Historic England (‘championing England’s heritage’) said that Raycliff’s proposals ‘have the makings of a successful heritage regeneration scheme’ but didn’t comment on the UKHBPT alternative. I asked the art historian Charles Saumarez Smith what he thought of this response. Conventionally trained architectural historians, he suggested, are more interested in ‘grand things’, such as cathedrals and country houses, than in industrial sites; they expect developers to preserve listed buildings but not necessarily the built environment as a whole. Remembering his visit to the foundry in 2017, Saumarez Smith said it was ‘still very atmospheric and well preserved’, but ‘once it’s turned into a hotel, I don’t think the building will be remotely interesting.’

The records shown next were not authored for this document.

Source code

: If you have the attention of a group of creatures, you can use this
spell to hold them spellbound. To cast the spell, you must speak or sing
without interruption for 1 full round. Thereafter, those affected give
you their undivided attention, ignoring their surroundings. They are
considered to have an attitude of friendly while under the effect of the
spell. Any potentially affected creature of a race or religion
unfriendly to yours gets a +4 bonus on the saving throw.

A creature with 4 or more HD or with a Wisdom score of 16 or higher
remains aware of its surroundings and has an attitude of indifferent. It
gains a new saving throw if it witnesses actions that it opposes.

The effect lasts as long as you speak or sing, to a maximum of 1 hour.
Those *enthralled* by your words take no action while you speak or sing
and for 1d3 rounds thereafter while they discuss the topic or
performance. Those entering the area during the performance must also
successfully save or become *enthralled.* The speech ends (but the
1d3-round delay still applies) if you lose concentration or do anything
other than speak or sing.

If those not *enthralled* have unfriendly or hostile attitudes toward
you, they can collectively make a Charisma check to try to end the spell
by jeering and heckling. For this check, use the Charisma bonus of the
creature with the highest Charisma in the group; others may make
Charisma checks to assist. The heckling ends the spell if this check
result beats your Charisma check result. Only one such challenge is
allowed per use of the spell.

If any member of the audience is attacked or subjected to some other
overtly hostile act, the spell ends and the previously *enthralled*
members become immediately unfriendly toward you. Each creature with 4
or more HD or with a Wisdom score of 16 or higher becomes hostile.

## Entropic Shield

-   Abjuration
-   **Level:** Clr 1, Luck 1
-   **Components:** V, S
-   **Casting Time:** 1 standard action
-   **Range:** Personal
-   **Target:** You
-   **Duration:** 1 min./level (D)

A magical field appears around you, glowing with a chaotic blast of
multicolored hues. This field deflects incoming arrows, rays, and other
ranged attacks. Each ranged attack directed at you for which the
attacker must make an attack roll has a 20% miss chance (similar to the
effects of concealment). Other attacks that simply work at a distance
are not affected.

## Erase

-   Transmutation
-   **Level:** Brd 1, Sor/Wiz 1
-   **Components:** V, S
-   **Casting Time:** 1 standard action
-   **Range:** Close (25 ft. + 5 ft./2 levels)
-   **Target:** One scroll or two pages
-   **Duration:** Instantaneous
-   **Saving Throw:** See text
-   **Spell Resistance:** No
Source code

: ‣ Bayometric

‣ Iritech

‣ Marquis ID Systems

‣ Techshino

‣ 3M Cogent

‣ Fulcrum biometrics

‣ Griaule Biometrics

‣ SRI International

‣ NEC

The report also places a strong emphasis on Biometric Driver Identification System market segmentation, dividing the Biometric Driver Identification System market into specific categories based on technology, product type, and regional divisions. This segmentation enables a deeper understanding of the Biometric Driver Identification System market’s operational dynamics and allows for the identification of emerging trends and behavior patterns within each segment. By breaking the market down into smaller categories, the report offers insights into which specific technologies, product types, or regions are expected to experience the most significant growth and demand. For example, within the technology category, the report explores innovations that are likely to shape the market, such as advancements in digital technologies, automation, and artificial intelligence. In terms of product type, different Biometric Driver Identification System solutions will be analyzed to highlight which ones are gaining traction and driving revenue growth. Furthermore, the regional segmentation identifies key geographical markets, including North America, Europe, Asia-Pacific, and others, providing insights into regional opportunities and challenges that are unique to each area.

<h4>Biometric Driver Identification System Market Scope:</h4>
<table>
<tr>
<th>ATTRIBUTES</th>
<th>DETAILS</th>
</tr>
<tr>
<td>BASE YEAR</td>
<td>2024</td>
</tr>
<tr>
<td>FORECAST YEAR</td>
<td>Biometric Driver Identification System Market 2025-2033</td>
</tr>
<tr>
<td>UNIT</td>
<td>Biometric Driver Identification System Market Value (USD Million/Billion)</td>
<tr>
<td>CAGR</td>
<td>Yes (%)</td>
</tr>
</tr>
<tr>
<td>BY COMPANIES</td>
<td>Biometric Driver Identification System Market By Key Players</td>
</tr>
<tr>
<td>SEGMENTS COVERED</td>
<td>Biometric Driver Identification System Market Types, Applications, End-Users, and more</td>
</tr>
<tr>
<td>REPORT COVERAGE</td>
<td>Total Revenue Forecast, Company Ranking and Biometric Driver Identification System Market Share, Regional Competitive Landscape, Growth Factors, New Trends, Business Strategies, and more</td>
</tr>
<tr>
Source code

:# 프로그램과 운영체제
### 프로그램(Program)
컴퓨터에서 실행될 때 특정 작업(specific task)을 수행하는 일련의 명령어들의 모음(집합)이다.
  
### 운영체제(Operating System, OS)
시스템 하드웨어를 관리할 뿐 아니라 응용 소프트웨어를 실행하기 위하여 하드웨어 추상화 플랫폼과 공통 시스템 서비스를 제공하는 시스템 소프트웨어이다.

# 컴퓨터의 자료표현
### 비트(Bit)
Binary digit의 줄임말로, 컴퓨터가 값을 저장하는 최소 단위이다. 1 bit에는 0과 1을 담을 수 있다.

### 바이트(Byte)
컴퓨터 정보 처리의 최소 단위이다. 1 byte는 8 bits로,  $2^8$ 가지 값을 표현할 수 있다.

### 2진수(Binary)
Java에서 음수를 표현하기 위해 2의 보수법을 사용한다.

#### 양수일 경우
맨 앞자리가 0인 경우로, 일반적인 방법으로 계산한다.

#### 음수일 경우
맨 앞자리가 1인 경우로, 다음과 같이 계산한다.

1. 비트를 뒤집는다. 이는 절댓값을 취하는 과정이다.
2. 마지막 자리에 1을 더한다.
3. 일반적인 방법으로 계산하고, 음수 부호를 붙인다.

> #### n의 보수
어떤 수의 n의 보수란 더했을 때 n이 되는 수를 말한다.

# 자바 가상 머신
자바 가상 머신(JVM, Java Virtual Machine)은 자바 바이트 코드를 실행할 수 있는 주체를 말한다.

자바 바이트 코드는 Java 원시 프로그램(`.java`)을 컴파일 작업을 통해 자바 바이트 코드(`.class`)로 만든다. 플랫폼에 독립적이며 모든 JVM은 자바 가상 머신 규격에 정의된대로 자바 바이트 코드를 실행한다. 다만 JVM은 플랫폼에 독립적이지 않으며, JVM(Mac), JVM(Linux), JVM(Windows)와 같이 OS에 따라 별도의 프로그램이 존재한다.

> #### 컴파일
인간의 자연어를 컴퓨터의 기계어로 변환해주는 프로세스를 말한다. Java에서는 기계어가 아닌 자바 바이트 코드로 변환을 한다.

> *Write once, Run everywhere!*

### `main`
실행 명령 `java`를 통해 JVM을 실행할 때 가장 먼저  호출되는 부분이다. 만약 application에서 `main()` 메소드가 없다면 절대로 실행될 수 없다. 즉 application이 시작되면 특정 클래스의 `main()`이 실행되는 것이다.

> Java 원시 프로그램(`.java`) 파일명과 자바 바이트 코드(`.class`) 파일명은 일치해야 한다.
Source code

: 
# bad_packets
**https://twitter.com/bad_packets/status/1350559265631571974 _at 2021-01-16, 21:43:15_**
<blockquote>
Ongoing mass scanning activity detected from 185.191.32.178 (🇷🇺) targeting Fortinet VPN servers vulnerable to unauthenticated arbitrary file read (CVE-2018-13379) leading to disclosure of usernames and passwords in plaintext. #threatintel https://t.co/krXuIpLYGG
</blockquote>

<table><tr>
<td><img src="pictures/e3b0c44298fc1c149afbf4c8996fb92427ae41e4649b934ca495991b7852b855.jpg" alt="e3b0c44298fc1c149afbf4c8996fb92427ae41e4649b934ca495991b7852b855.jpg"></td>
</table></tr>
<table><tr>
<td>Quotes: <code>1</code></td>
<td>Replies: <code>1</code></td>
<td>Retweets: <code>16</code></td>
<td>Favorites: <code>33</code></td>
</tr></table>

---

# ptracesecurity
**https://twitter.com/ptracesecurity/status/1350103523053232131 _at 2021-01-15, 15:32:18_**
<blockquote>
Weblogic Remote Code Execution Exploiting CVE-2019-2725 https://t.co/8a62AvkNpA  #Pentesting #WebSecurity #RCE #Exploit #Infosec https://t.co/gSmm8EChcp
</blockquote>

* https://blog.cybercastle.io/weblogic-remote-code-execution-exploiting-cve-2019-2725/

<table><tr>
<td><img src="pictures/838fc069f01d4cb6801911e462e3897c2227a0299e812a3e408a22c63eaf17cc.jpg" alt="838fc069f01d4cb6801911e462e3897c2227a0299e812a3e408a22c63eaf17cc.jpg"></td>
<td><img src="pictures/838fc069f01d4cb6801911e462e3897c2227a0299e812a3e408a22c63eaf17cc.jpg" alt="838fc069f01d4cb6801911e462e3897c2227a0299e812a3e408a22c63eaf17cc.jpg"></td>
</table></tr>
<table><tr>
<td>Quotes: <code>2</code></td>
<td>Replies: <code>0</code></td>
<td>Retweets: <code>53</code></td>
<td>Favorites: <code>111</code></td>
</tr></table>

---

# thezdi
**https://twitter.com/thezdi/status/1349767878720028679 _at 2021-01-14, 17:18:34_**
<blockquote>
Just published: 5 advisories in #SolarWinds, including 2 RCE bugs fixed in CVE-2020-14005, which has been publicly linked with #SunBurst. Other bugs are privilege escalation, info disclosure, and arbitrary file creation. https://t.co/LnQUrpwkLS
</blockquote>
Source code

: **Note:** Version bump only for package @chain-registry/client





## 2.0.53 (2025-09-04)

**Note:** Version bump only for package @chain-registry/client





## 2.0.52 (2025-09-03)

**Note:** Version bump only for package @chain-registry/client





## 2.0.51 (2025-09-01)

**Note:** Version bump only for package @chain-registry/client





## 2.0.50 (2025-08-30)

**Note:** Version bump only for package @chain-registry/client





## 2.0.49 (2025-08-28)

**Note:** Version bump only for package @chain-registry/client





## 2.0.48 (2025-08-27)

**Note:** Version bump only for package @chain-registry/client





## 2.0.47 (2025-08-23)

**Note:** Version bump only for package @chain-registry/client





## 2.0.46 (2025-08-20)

As I left the workshop in Stratford, the bell-makers were breaking the moulds with hammers. The bells would be finished, tuned and auctioned. It was cold and wet outside. ‘It was said,’ Peter Ackroyd writes in London: The Biography, ‘that bell-ringing was a salutary way of keeping warm in winter.’ Walking along the river Lea in the howling wind, I thought of the moment in 1984 when Winston Smith imagines ‘the bells of a lost London that still existed somewhere or other, disguised and forgotten. From one ghostly steeple after another he seemed to hear them pealing forth.’


Comments


  • 29 December 2019 at 10:05am
    Mr A J L Cruickshank says:
    Back in the 1970s I was technical manager for a production of Measure for Measure at Riverside Studios directed by Peter Gill, designed by Alison Chitty, lighting by Rory Dempster and with music by George Fenton. It starred Helen Mirren , Paul Jones and George Baker. George composed music for Take, o take thoselips a way, sung by a boy treble, to the accompaniment of hand bells that we hired at a small cost from the Whitechapel Bell Foundry. As the members of the cast were playing the bells it took some rehearsing, and also a certain amount of scurrying back to the Foundry to hire or exchange one bell for another (B flat for A) as George's composition developed. As I was doing the scurrying I still have memories of entering this extraordinary place. The handbells were objects of beauty in themselves and worthy to play their part in Shakespeare.